Kildea, who succeeded William Lyne in 2003, intends to focus on his conducting career, which he had been pursuing along with his Wigmore duties.
"Although hectic and a real balancing act, the last two years have been a wonderful time for me," Kildea said in a statement. "But this period has also coincided with an intensifying of my own performing career, and with operas at Aldeburgh, the Hamburg Staatsoper, and Perth in the immediate future, with concert work in Paris, London, and Australia, and with a new book commission. I have reached the point where it is impossible to sustain both lives."
The position of Wigmore Hall's director, before Kildea stepped into it, had been two separate jobs, one artistic and one administrative. John Gilhooly, currently Wigmore's executive director, will take on Kildea's artistic duties until spring of 2006, when the board of directors will decide on what the job will look like in the future.
According to the London Guardian, the split may not be as amicable as it seems, with speculation that Kildea was frustrated with Wigmore's "stifling atmosphere," according to a anonymous source.
The source said, "The problem with the Wigmore audience is that they are very knowledgeable, but also know exactly what they want.
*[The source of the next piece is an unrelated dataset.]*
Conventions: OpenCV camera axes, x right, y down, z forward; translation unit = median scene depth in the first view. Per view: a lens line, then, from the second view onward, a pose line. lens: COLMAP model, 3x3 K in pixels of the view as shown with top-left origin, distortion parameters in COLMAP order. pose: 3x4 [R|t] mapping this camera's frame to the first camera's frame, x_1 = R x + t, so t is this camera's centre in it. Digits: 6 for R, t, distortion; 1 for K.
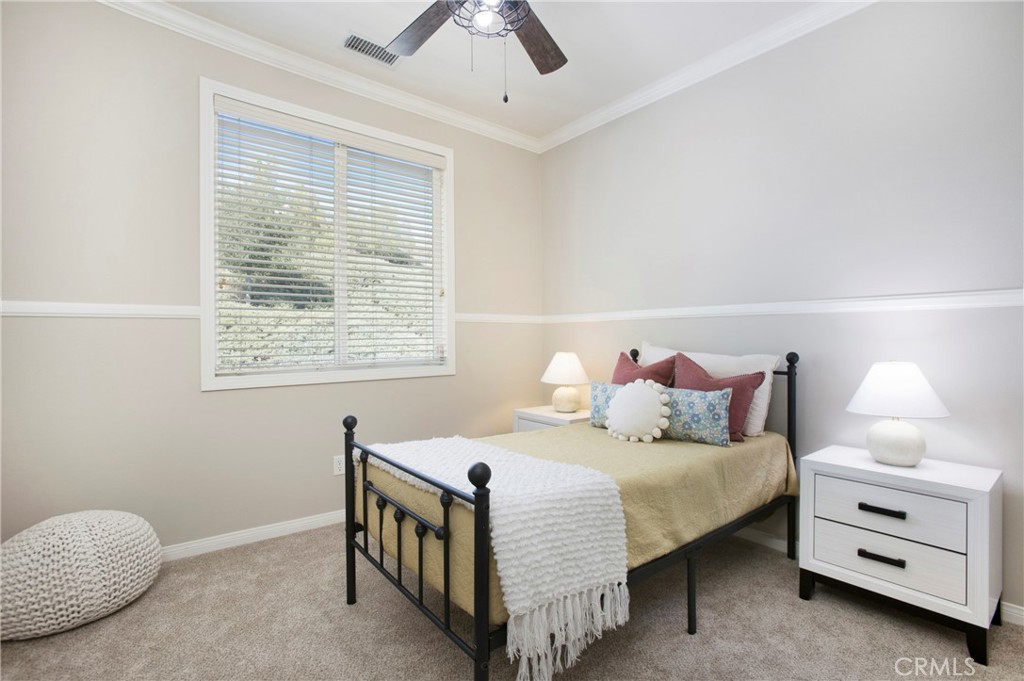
lens RADIAL K [[501.3, 0, 509.3], [0, 501.3, 333.0], [0, 0, 1]] dist [0.028709, 0.000024]
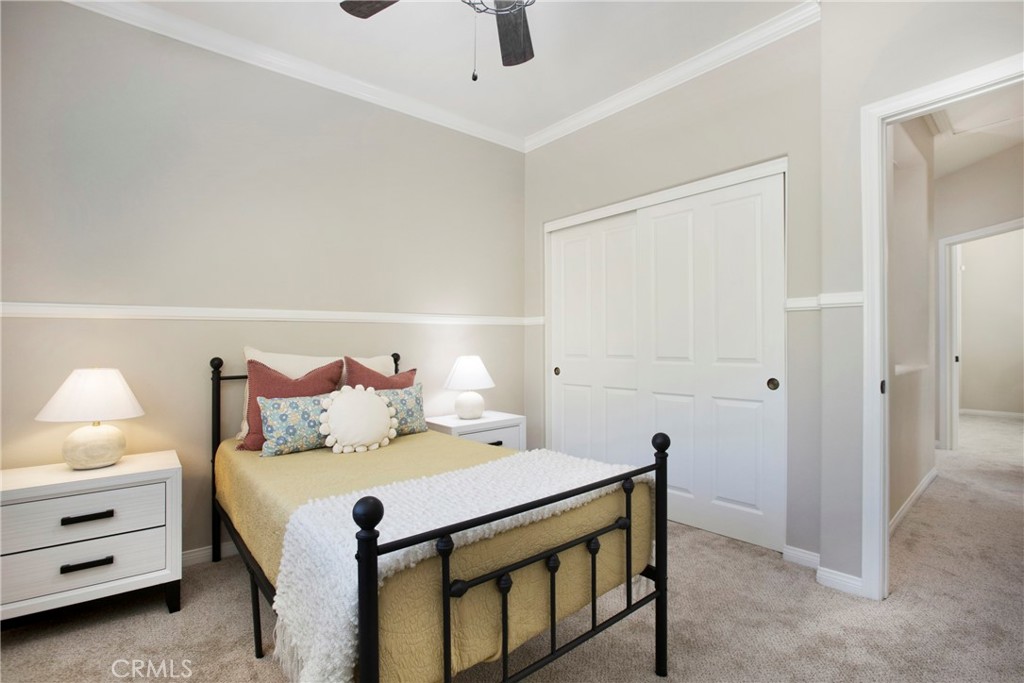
lens RADIAL K [[492.5, 0, 512.0], [0, 492.5, 341.5], [0, 0, 1]] dist [-0.001436, -0.044352]
pose [[0.010458, -0.006075, 0.999927, -0.201810], [-0.002352, 0.999979, 0.006100, 0.000169], [-0.999943, -0.002415, 0.010443, 0.207107]]
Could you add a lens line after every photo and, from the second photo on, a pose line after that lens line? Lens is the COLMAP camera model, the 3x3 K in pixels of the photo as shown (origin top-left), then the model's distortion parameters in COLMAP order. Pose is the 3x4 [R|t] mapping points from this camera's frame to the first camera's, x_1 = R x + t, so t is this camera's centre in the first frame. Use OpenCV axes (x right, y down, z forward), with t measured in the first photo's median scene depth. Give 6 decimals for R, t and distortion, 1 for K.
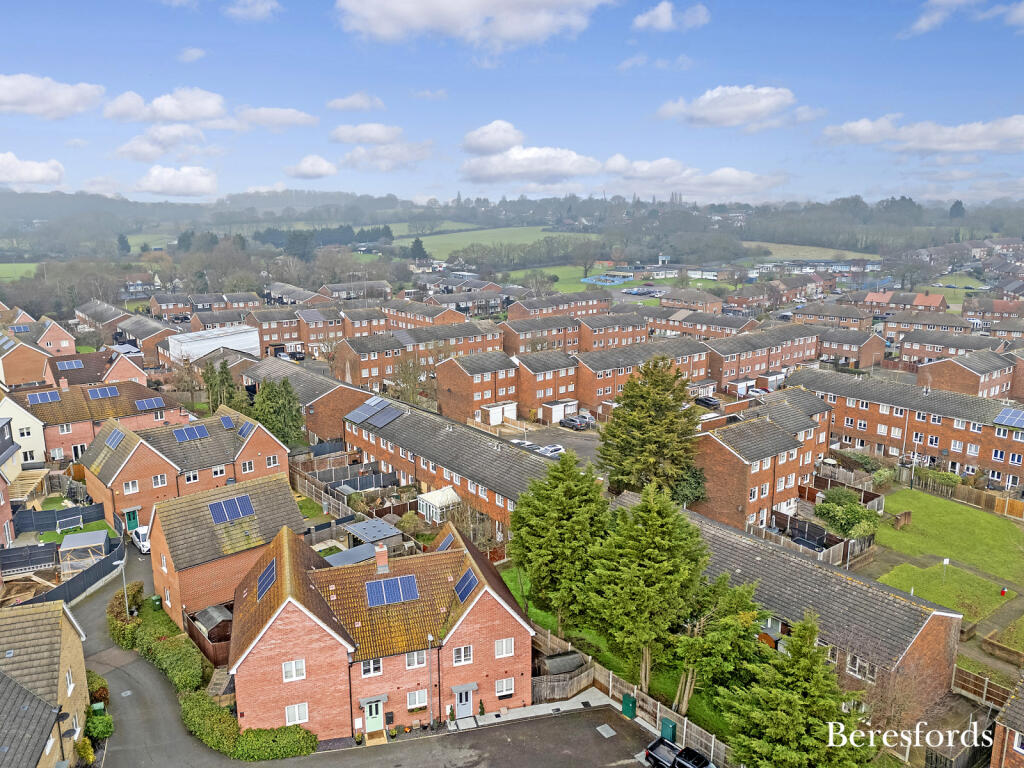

They certainly don't want someone coming in and telling them what they want."
Kildea was criticized by Wigmore's long-time loyalists for not programming its regular artists, for introducing contemporary music, and for not wearing a suit and tie to events.
John Tusa, Wigmore's chairman of the board, told the Guardian, "[Kildea] has always been many things: an academic, a performer, and his contract at the Wigmore allowed him time off for conducting. The pressure of these extra conducting offers means, do you struggle trying to do all those things, or do you look at the reality and be honest about where your interest lies?"